ItaliaOggi, 10 ottobre 2024
I giornalisti tedechi non sanno come si chiude un articolo (e sbagliano anche l’attacco)
I giornalisti tedeschi sbagliano nello «schluss machen», cioè non sanno chiudere gli articoli. Quel che mi meraviglia è leggere in Medium, la rivista della stampa, un articolo dedicato al problema. I colleghi hanno bisogno di imparare ancora le vecchie regole del mestiere? Sarò antiquato ma ho l’impressione che molti sbagliano anche nell’inizio, il lead, o il comincio come si diceva in gergo quando ero alle prime armi.
Ero cronista, non ancora professionista a Torino, e fui inviato a Sanremo per scrivere su uno scandalo al casinò, era d’estate e molti colleghi erano in ferie. Quando scrissi il pezzo, il direttore Giorgio Vecchiato (scomparso a fine luglio, qualche giorno prima di festeggiare i 99 anni), venne in cronaca e si sedette accanto a me: hai sbagliato il comincio, disse, ma non in tono di rimprovero, e mi dettò le prime dieci righe. Ne fui gratificato. Il direttore perdeva tempo per insegnarmi il mestiere. Se non attrai il lettore con il primo paragrafo, smette di leggere e lo perdi.

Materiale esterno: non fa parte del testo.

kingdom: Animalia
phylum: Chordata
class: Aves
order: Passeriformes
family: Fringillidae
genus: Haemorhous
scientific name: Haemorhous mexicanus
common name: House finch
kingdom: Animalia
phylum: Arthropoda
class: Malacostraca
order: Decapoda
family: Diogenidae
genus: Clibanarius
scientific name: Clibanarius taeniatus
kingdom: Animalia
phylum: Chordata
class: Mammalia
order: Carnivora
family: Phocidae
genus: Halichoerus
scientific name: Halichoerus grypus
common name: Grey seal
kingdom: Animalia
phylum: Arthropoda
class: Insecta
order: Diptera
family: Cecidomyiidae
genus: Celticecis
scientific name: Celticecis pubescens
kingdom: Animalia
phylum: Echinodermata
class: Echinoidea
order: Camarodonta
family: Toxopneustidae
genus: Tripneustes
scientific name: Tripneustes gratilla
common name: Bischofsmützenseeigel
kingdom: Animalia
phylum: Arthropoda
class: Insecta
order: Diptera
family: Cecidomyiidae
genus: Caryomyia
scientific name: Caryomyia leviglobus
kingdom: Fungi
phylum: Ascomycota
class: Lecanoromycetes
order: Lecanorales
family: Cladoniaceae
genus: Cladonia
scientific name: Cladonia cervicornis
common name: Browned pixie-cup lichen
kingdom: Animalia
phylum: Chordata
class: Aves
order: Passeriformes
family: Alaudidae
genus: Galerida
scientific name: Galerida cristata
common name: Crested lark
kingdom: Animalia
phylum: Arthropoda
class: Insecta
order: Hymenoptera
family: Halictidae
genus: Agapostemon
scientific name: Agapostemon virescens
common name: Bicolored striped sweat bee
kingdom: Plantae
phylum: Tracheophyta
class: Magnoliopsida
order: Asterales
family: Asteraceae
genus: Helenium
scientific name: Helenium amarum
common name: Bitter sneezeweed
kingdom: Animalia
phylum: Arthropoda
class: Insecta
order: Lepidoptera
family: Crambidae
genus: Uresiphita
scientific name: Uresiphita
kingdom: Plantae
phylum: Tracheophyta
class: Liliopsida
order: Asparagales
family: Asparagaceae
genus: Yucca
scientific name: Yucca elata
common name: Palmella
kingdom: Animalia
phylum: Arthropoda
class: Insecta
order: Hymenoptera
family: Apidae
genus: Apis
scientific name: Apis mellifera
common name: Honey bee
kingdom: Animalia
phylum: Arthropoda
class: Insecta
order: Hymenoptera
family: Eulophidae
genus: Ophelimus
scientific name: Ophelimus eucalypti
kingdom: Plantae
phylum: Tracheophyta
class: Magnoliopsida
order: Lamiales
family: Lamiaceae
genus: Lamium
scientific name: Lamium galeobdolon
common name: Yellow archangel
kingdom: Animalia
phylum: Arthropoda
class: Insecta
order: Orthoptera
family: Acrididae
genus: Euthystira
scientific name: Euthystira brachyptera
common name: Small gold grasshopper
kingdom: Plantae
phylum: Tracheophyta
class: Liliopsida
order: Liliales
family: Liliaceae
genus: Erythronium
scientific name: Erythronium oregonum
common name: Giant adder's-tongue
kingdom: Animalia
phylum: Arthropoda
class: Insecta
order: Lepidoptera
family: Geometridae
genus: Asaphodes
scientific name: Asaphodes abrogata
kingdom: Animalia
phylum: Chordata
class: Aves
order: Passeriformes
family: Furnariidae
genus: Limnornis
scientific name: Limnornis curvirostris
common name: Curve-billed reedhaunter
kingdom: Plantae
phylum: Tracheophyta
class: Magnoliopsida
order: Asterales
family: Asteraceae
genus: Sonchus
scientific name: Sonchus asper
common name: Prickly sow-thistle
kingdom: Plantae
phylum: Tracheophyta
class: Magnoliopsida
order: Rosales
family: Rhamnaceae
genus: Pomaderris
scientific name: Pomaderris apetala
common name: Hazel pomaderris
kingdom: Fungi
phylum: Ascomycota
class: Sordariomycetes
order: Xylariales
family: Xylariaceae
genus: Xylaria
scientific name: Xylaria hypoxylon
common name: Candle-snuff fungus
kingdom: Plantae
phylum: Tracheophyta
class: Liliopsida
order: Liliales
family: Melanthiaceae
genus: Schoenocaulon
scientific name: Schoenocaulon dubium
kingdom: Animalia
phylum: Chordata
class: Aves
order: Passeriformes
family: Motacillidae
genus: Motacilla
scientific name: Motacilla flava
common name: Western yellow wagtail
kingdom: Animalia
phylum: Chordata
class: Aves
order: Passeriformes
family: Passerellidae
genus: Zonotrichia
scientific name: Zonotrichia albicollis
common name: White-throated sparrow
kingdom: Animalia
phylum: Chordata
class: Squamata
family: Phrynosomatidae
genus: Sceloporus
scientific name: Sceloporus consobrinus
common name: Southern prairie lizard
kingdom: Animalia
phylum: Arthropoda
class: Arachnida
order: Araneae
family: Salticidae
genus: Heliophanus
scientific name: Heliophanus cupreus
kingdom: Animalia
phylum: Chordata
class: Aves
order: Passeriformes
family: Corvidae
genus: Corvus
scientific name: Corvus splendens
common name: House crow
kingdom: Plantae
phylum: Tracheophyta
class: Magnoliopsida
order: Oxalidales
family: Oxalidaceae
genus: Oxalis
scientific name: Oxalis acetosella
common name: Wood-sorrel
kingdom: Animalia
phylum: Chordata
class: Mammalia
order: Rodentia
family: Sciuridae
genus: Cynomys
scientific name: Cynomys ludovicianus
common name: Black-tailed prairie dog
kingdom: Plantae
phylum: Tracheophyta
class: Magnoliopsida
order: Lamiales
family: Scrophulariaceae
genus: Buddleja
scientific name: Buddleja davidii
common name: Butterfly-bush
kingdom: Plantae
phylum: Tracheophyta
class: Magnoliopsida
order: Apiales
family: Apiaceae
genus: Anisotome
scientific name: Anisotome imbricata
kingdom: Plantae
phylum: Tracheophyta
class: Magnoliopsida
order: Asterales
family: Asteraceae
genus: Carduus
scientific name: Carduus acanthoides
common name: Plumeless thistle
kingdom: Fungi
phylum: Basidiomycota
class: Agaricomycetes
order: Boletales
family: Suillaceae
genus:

La notizia deve essere concentrata all’inizio, e non essere noiosa, sembra facile ma non lo è. Medium lo ricorda citando i consigli di Buzzfeed del 2010 (sito di informazioni americano con 150 milioni di lettori), che riguardavano l’online, per attirare subito i like. Un imperativo categorico, che non ammette scelte personali. Dipende dall’evoluzione tecnica della stampa.
Quando divenni redattore agli esteri a La Stampa si componeva con il piombo, e l’impaginazione poteva essere cambiata all’ultimo momento, di un lungo pezzo restavano a volte solo le prime righe, una sintesi dell’articolo cancellato. Adesso si compone al computer, basta un clic per cambiare l’edizione online, ma manca il tempo per sconvolgere quella cartacea. Quel che conta è attirare subito centinaia di migliaia di like, ma non si controlla, e non importa, se poi la notizia viene effettivamente letta, quindi si cura meno la scrittura, fino alla conclusione del reportage. È l’effetto Facebook, si condivide la notizia di un amico, convinti da un titolo, senza leggere. Spesso si scopre che la notizia non corrisponde a quello annunciato, e ci si sente ingannati, si cambia amico, o non si compra più il giornale.
Lo schema classico, scrive Medium, è questo: un anziano passante attraversa la strada, e avviene qualcosa di straordinario. Clicchi per leggere, e il tuo interesse viene registrato dall’algoritmo, poi si scopre che il pedone ha incontrato un compagno che non vedeva dai tempi della scuola. Nel lead online, per attrarre i lettori, si evita sempre di mettere il luogo dove avviene un fatto, o il nome dei protagonisti, chi sarà mai la grande attrice, o il noto politico? E l’interesse cambia se il disastro ferroviario è accaduto nel tuo paese, o in una regione ignota in India. Il finincio, la conclusione di un articolo, è sbagliata o deludente, perché non può confermare l’inizio allettante e ingannevole, al limite di una fake news.
Alla lunga, il lettore si stanca e non ti segue più.
Medium elenca cinque domande che si deve porre sempre un giornalista: la fine conferma l’inizio? Avete risposto alla principale domanda dell’articolo? Come si esce dalla crisi, o chi vincerà le elezioni in America? Siete riusciti a suscitare emozioni nei lettori? Altrimenti l’articolo verrà subito dimenticato, e non conquisterete nuove copie.
Vi siete impegnati abbastanza nella conclusione? Molti articoli danno l’impressione di finire a un tratto, perché era finito lo spazio a disposizione, o di ripetere quanto già scritto. Con la composizione cartacea e in piombo, era un errore grave non rispettare le misure concordate. Online non è un problema. E si può allungare l’articolo a piacere perché non sai trovare una conclusione. Ma il lettore si annoia e lo perdi per sempre. E per finire: se oggi quotidiani e riviste perdono copie, non è solo colpa di internet, o di lettori che non amano più leggere. Forse invece si dimenticano le vecchie regole. Il giornalismo è artigianato, sia che scrivi a mano, sulla mitica Olivetti 22, o su un laptop.